• Channel 11 investigation: Emergency responders sent to right address, wrong county


    PITTSBURGH - A call for help in Vandergrift nearly ends in tragedy when emergency crews are dispatched to the wrong county.

    "It was the worst day of my life," recalled Audrey Headley of the day her son, Kaiden, fell out of a window in their home.

    "Like, I was in shock. I didn't really know what happened," she said. "Like, 'How did he get outside?' And I saw the window."

    Kaiden pushed out the screen and fell 20 feet out of his bedroom window.

    His mom whipped out her cellphone and called 911.

    "It took about 20, 30 minutes before anything, and I asked where they were, and they said they were outside of my house, and I was standing on the porch, and they weren't here," said Headley.

    First responders thought they were at the Headley's Lincoln Avenue home, but they were on Lincoln Avenue in the wrong county.

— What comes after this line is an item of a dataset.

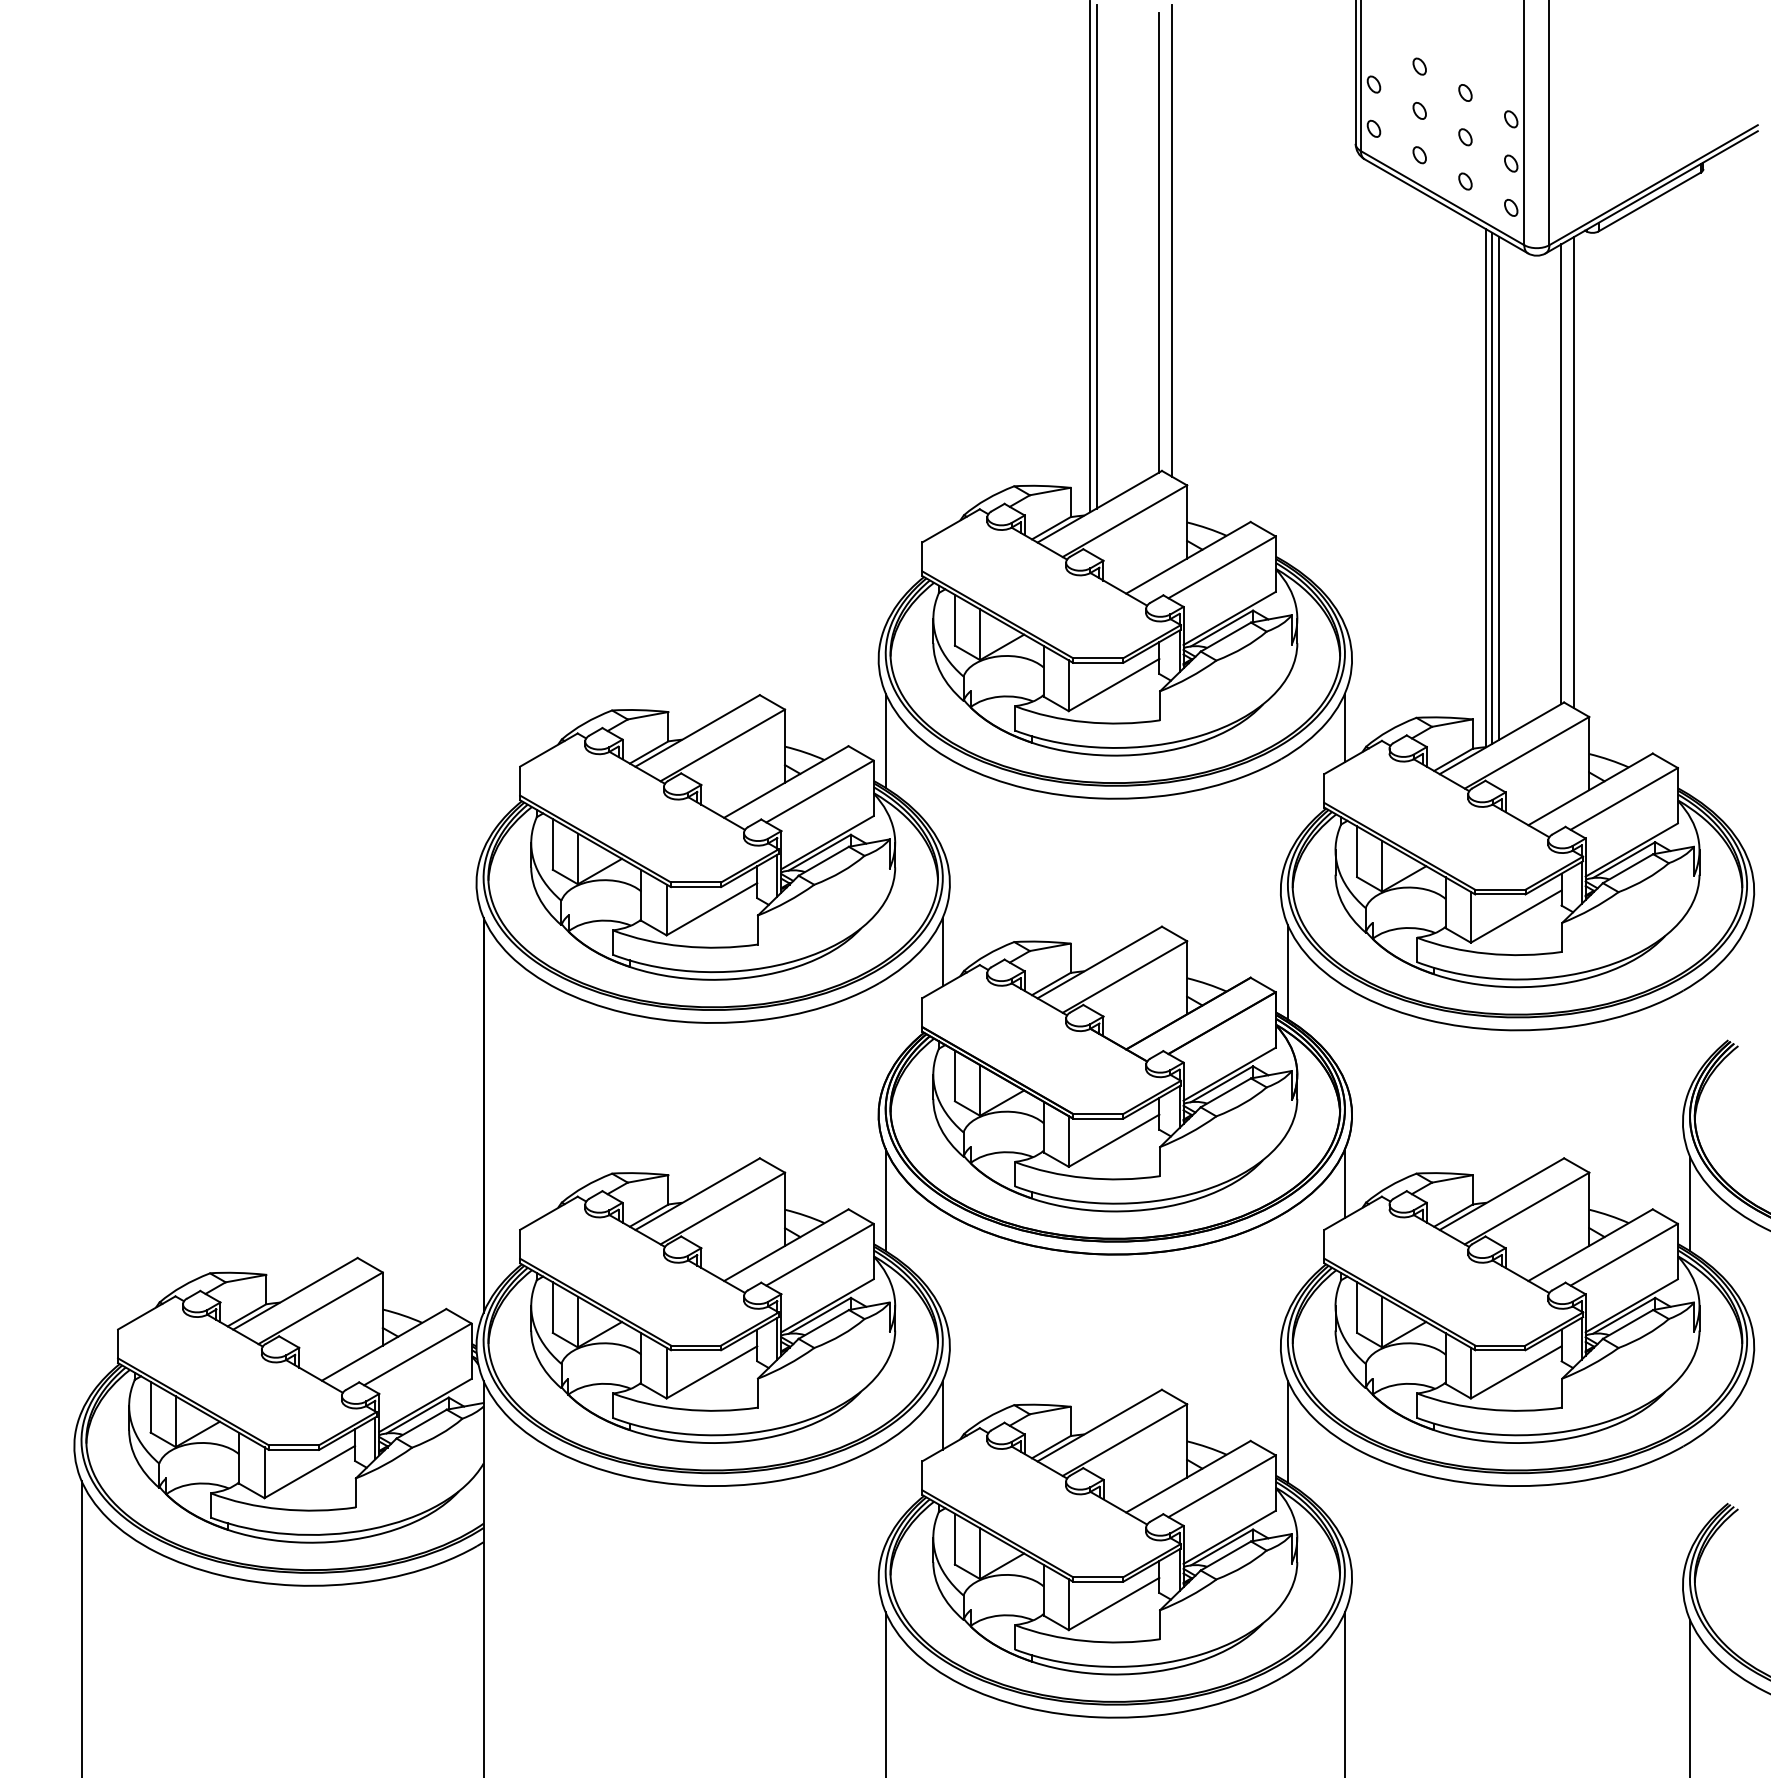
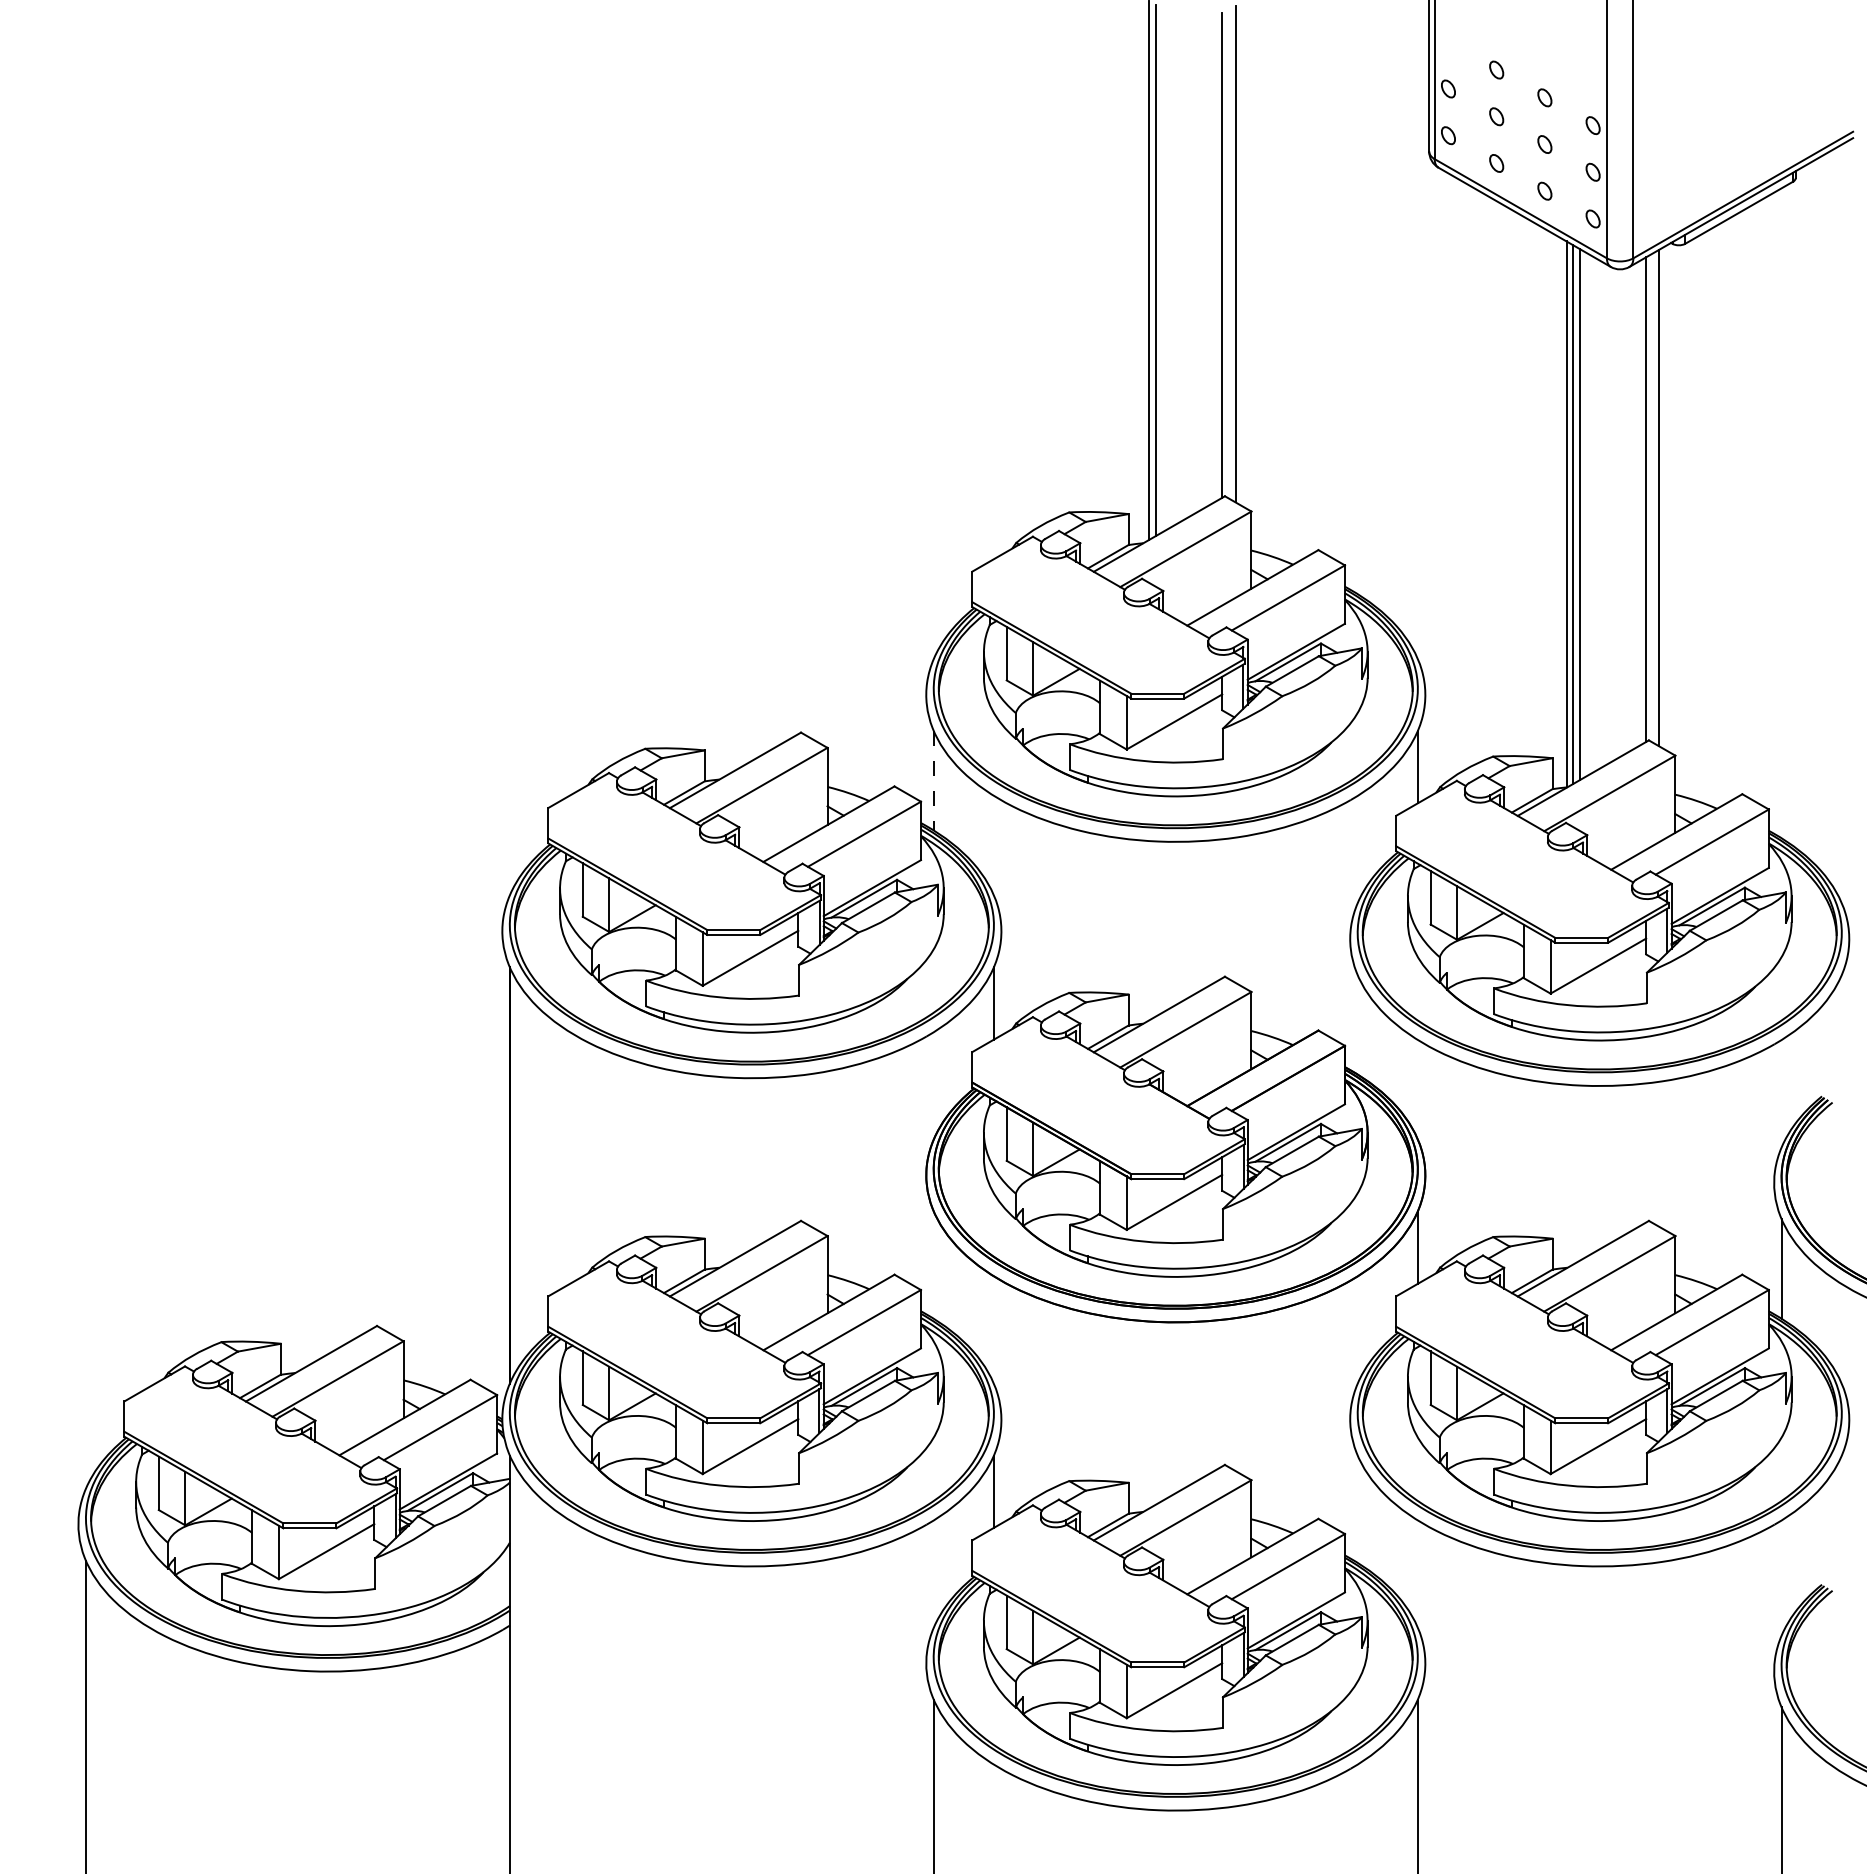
line: (885, 740) -> (933, 780), solid -> dashed
line: (1287, 972) -> (1357, 1024), removed
line: (885, 1199) -> (933, 1264), removed
line: (1287, 1431) -> (1357, 1508), removed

    The Headleys live in Westmoreland, but their 911 call went to the dispatch center in Armstrong.

    "We're not unique. This can happen anywhere at any time," said Dan Stevens, the public information officer for Westmoreland County 911.

    He says this happens frequently when calls get made near the county borders.

    If someone calls 911 with a landline phone, it goes directly to the local 911 center.

    But with a cellphone, the call gets bounced to the cell tower it can most easily find.

    "It might go to the least path of resistance to get to a cell site that might not even be in the county that you're at," he explained.

    The Cellular Telephone Industry Association says about 30 percent of U.S. homes only have cellphones, and almost 400,000 wireless 911 calls are made every day.

    The National Emergency Number Association explains that these calls "may not be routed to the most appropriate 911 center. This presents life-threatening problems due to lost response time."

    The Headleys lived that nightmare.

    Thankfully, Kaiden doesn't have permanent injuries, but his parents now have a constant fear.

    "You shouldn't have to worry about if the ambulance is going to get here or if your call is going to the right place," said Keith Headley, Kaiden's father. "You shouldn't have to worry about it."

    There is a nationwide initiative called Next Gen 911, and it's aimed at updating the 911 infrastructure to work seamlessly with wireless society. But it's expected to take years to implement.